Many credit the triumph of Christianity to the message offered by the historical figure we know today as Jesus of Nazareth. Today, marketing experts would describe his message as "sticky" —it resonated and was passed down by generations while other religious movements fizzled and died. But credit for the success of Christianity in fact goes to an orthodox and pious Jew who never met Jesus. While his Hebrew name was Saul, he is better knwon to us by his Roman name, Paul. Paul's life mission was to curb Christianity. He traveled from community to community persecuting Christians because they put Jesus, condemned by the authorities as a blasphemer, on the same level as God. He used scourging, ban, and excommunication to uphold the traditions and to force the deviants to adhere to Jewish law. Nevertheless, according to historical accounts, this fierce persecutor of Christians underwent a sudden conversion in the year 34 and became the fiercest supporter of the new faith, making it possible for a small Jewish sect to become the dominant religion in the Western world for the next 2,000 years.

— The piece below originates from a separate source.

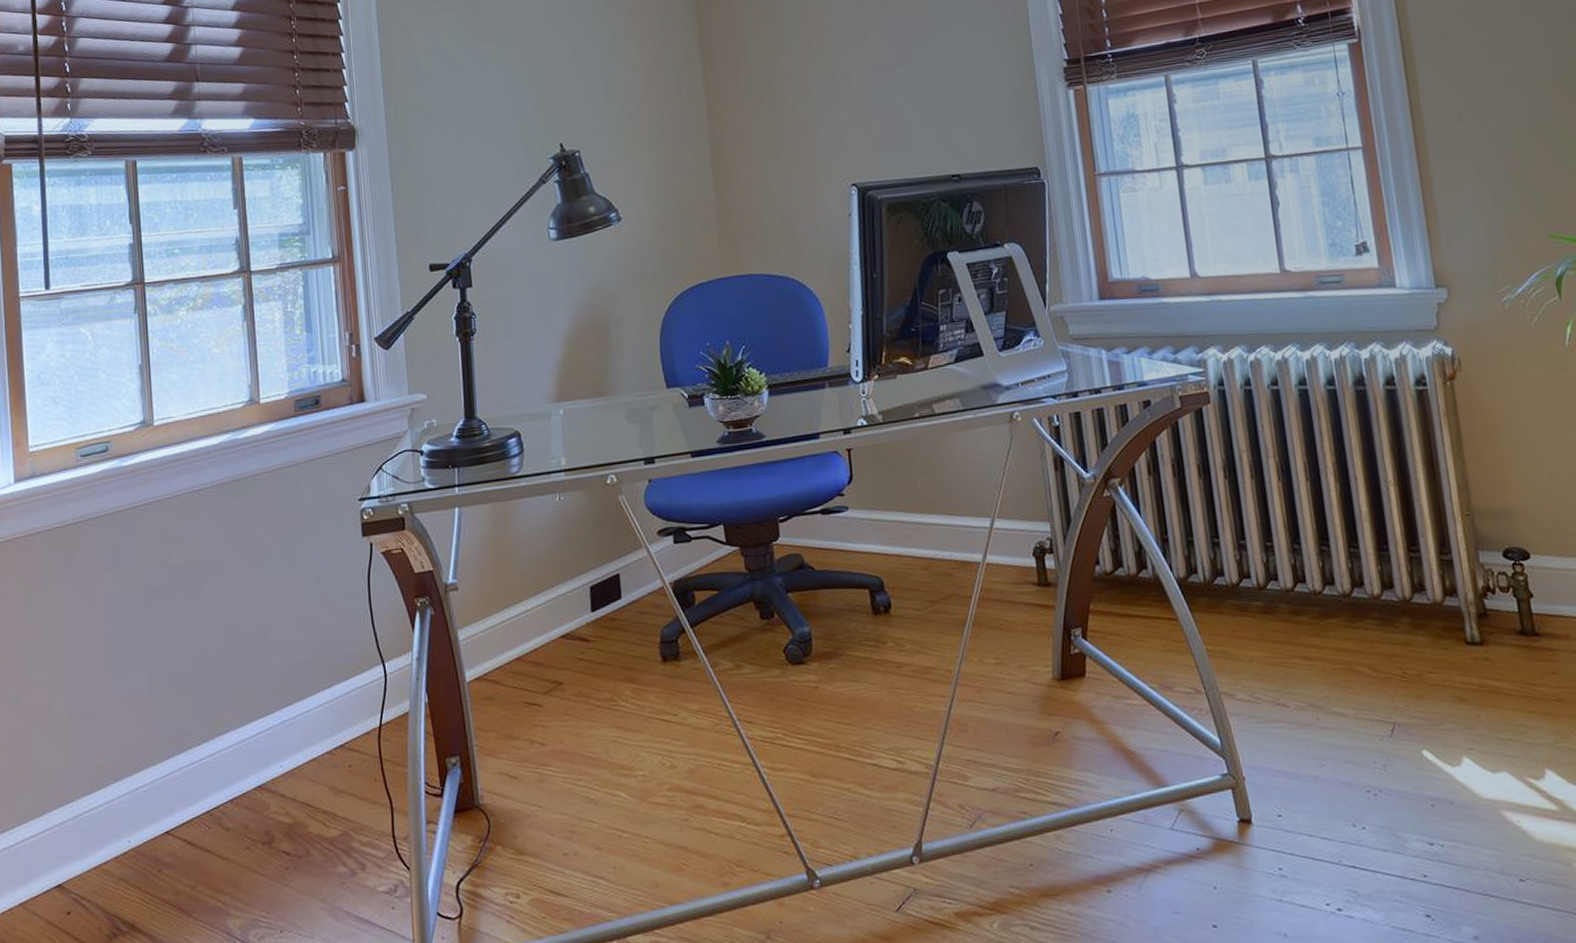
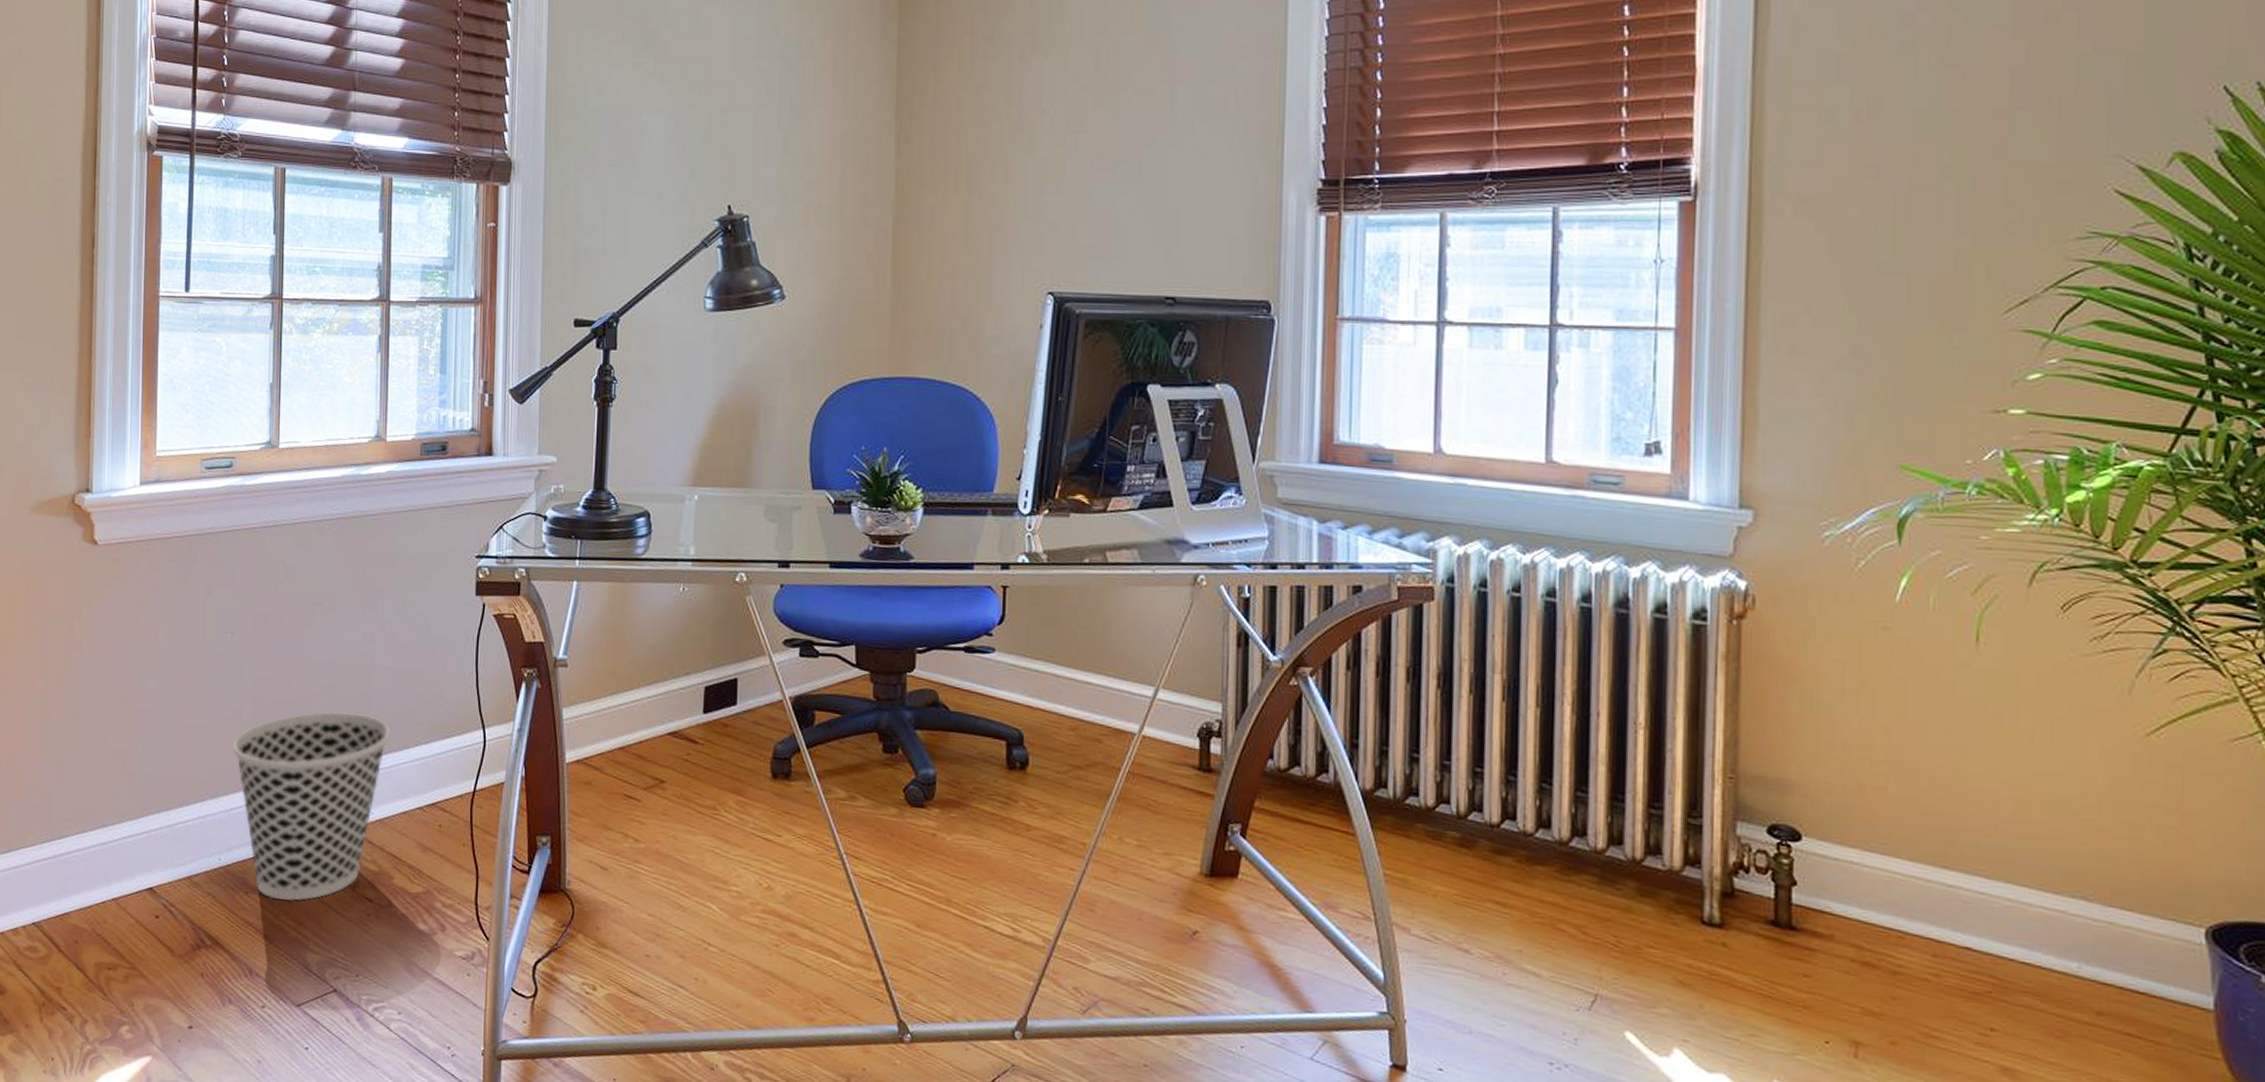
wastebasket: none [132,670,291,871] -> present [232,711,389,901]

How did Paul's efforts succeed? He understood that for Christianity to spread beyond Judaism, the high barriers to becoming a Christian had to be abolished. Circumcision and the strict food laws had to be relaxed. He took his message to the original disciples of Jesus in Jerusalem and received the mandate to continue evangelization without demanding circumcision.

But Paul understood that this was not enough: The message had to spread. So he used his firsthand knowledge of the social network of the first century's civilized world from Rome to Jerusalem to reach and convert as many people as he could. He walked nearly 10,000 miles in the next twelve years of his life. He did not wander randomly, however; he reached out to the biggest communities of his era, to the people and places in which the faith could germinate and spread most effectively. He was the first and by far the most effective salesperson of Christianity, using theology and social networks equally effectively. So should he, or Jesus, or the message be credited for Christianity's success? Could it happen again?

(Albert-Lászlo Barabási: pp. 3-4)

Sure, it goes against accepted knowledge. For thousands of years, we've accepted the idea that powerful ideas are spread by powerful, charismatic leaders who convince the masses. Even in today's liberal democracies, we feel attracted to that idea and continue repeating the mantra that social change can only be brought about by a majority of people, true, but only after a charismatic leader convinced them to make that choice. Yes, we know that democracy has proven time and over again stronger than any dictatorship, and yet we have not internalized that historical teaching. Very deep inside, we still believe that a strong leader and a monolithic organization will always be stronger, more solid. Here is network theory, though, to dispel that old myth. Take, for instance, a recent study done by Hai-Tao Zhang, a physicist at the University of Cambrige, about how a small band of like-minded birds can change the behavior of an entire flock. The conclusions are counter-intuitive, yet clear and undeniable. This is a scientific discipline still in its infancy, but that could clearly shake the whole edifice of knowledge upon which we have built our institutions for many years.